The other achievement of this book, I think, is Griffith-Jones’s explanation of what was probably going on in the day-to-day affairs of five churches—Thessalonica, Galatia, Corinth, Rome, Philippi—that would lead Paul to write so urgently. The various factions in Corinth are particularly well defined, and the impression here is of a primitive version of the mega-church, with, on the one hand, wealthy patrons necessary for its survival, but with many gifts of the spirit revealed among the poor and lowly, and a sort of hierarchy developing in both directions. In a passage I’d never seen explained so precisely before, Paul appears to be telling the poor not to be contemptuous of the rich, in spite of the paucity of their spiritual gifts. All of these insights are created indirectly, by the way. Griffith-Jones has an elliptical style of writing that’s never so pointed as I’ve made it seem here. But the portrait of Paul that emerges is of a man always on the brink of utter failure and ruin, his mission to the Gentiles ever at risk, his own stature in his own churches forever in doubt.

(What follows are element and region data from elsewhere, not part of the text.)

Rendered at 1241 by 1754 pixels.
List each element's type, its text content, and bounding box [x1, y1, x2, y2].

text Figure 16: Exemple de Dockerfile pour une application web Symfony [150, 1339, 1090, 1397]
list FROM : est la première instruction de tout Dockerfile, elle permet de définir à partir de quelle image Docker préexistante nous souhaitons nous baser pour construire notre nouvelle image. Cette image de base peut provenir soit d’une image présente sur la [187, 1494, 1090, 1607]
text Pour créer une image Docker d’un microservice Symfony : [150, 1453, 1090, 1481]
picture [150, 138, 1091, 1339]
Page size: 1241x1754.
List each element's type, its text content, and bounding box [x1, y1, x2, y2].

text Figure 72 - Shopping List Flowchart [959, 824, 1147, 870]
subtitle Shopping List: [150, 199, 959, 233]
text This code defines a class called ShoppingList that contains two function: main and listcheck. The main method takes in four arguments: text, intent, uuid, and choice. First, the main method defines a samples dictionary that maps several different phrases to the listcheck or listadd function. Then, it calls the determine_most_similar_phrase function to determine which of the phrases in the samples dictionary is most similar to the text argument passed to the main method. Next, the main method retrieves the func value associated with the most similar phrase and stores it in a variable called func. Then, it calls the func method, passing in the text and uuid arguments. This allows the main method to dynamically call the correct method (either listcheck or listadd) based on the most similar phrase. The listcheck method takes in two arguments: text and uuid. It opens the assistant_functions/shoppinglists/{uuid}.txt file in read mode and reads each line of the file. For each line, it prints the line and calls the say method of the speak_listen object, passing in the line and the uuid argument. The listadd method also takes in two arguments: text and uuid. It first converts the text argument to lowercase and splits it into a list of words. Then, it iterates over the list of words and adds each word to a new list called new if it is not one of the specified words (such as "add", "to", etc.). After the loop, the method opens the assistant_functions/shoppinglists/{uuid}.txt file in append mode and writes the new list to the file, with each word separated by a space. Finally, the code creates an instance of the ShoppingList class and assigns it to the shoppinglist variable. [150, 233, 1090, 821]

Having said all this, there are some annoying aspects to Griffith-Jones’s re-telling of the journey. One is his attempt to modernize all the scriptural translations with words that don’t exactly sing (“wrongdoing” for sin, “breath” for spirit, “Anointed” for Christ, “The Mission” for Acts), and another is his rhetorical breakdown of each letter, as though these documents were Ciceronian exercises in persuasion. When he gets to the earth-shattering passages in the middle chapters of Romans, the power of the appeal is diminished as a result. His focus is too much on the recipients of the letter (law-observant Jews vs. law-free gentiles) and not on the universality of it. But then again, perhaps an occupational hazard of calling yourself an historian is that you’re not allowed to bring it into the present. That said, it’s a thoughtful and occasionally daring work that he intended to be a companion to his previous book on the gospels, The Four Witnesses (which I haven’t read). If a few of his new Da Vinci Code fans use this work as an introduction to Paul, they could do much worse.